Greeting another week when you’re feeling less than motivated is a difficult task. But it’s not an impossible one.
And there are small tricks you can use to make heading into yet another (cold, wintery) week feel less like a mountain to climb, and help increase your productivity.
Complete a Big Project
Heading into the weekend knowing you’ve left an unfinished project on your desk can be stressful. Start your week off by tackling it. Arrange for help from your team if needed, but get it done as soon as possible at the start of the week to set a tone of accomplishment for the rest of the week.

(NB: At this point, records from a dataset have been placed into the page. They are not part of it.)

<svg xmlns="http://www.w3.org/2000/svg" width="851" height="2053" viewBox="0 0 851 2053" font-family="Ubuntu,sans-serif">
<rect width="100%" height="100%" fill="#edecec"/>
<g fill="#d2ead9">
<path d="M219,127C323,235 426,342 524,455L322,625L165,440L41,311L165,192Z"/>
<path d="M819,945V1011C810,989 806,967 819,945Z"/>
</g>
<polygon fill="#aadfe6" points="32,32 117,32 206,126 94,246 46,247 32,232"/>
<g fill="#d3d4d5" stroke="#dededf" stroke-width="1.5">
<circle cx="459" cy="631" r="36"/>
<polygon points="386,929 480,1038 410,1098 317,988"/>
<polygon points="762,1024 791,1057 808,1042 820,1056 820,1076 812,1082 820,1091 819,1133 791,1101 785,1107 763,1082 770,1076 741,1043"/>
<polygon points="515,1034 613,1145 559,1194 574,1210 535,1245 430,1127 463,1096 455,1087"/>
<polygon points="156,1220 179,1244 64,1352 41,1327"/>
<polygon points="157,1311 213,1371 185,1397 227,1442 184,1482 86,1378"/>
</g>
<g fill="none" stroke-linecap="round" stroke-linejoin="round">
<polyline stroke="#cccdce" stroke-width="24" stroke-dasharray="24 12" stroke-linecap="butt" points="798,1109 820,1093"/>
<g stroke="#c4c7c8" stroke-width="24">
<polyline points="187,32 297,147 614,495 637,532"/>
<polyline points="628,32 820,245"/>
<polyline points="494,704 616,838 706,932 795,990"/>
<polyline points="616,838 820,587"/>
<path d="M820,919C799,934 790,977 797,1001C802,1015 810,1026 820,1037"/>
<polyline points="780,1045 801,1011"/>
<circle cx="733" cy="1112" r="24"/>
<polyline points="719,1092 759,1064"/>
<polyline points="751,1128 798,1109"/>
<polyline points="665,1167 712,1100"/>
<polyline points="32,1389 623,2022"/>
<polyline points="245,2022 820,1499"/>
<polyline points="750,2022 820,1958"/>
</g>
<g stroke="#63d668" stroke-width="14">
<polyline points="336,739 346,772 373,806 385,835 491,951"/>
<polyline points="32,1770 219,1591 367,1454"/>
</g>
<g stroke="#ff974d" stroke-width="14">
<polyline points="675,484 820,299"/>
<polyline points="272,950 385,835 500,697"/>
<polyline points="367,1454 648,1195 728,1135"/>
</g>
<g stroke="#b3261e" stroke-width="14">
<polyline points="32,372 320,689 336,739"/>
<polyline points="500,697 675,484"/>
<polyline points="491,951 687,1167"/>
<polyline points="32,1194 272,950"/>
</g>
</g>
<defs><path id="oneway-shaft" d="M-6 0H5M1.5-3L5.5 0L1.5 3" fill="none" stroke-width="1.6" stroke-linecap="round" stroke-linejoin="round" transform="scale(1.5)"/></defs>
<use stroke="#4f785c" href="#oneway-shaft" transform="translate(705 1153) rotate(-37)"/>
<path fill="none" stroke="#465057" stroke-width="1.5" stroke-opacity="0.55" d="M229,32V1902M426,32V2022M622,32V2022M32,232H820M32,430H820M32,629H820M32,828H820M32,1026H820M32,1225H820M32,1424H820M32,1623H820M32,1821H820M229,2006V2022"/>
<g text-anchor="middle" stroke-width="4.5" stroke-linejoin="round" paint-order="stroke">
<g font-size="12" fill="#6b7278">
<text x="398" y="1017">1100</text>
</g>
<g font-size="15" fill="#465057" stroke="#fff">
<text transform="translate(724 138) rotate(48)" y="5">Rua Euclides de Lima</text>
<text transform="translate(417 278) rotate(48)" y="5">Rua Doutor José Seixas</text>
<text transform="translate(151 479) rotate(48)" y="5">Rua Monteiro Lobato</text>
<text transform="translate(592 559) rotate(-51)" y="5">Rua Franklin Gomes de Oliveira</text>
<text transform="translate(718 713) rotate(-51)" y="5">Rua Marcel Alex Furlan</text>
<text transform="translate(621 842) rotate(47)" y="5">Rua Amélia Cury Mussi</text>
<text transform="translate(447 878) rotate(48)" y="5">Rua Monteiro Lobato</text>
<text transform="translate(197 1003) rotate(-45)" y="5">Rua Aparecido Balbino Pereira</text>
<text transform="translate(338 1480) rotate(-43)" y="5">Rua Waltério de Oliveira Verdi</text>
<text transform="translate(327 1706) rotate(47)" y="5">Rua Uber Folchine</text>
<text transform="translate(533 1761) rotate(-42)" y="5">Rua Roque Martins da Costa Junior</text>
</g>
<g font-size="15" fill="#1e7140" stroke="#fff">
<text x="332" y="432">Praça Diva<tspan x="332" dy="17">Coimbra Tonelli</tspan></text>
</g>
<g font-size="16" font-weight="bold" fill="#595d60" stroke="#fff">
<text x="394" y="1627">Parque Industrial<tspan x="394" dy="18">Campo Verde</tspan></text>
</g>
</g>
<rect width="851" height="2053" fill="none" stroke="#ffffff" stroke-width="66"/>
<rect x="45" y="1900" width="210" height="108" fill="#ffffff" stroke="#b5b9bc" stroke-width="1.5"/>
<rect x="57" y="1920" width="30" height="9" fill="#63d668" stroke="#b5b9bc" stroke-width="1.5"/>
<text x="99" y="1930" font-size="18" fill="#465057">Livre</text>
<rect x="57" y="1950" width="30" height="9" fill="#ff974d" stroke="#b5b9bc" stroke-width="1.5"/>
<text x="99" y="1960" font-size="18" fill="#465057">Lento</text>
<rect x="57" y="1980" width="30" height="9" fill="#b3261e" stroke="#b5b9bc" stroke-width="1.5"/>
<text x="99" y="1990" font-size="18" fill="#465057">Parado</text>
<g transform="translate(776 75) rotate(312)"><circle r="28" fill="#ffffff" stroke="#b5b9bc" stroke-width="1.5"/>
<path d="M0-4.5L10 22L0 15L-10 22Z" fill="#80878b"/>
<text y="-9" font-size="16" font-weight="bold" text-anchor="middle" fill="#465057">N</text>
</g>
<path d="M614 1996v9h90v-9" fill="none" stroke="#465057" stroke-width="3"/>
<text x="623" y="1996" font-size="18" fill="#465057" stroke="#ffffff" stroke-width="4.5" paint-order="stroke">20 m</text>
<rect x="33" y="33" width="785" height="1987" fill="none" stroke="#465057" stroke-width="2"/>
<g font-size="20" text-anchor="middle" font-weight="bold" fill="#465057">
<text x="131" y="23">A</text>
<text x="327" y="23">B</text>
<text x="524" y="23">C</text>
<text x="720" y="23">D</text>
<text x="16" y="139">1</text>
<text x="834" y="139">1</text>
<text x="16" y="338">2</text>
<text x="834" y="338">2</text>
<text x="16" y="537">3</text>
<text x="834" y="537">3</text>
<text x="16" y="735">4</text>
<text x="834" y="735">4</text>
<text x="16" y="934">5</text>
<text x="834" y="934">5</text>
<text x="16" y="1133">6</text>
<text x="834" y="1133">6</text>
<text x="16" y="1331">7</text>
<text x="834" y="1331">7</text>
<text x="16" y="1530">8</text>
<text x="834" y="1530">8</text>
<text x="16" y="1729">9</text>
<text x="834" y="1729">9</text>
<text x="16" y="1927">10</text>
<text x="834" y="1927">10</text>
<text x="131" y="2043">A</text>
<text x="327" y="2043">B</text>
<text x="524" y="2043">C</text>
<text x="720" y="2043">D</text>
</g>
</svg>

Clutter can chip away at your productivity. A messy desk can set the tone for your day. Wasting time searching for papers, files, emails, even through a pile of unopened mail can add eat up more time than you think. As Daum writes, “When things are organized you feel more prepared and less drained. If you can’t do it yourself then hire somebody and free your mind of the mess.”
Start Something Special
Have you been wanting to start a new project, or get your team working on something new? Put that plan into action at the start of the week. “Beginnings have energy to them. They are filled with optimism and possibility.” You’ll feel energized and excited about the new possibilities.
Make that Special Appointment
Maybe there’s a meeting you’ve been anticipating. Or, maybe you’ve actually been dreading it. Either way, stop making excuses and get it set up. Having a set time scheduled for a meeting – good or bad will get the fire lit, and provide a buzz of anticipation.
Create a Learning Experience
Daum suggests taking action – “…(start) reading a powerful book or sign up for a seminar that will help you raise your game to a whole new level. Before long you’ll look back on this day and wonder what took you so long to take action.” A new and improved you, means a new and improved team or department. Share your new knowledge with those around you.
Schedule a Treat
This one is the easiest – and the hardest. For some reason, busy leaders often feel they can’t ‘treat’ themselves. But, as Daum rightly points out, “If you are carrying stress and dreading the workweek, you most likely are not rewarding yourself for the contribution you are making and that will lead to burnout.” And, if you really want to kick it up a notch, include others in your special treat. “Treat someone who contributes heavily and yet appears to be under appreciated. The recognition you show will add to the higher morale of everyone in proximity for at least a week.”
What would you add? Do you have any tips for boosting morale, at the start of the week, or anytime?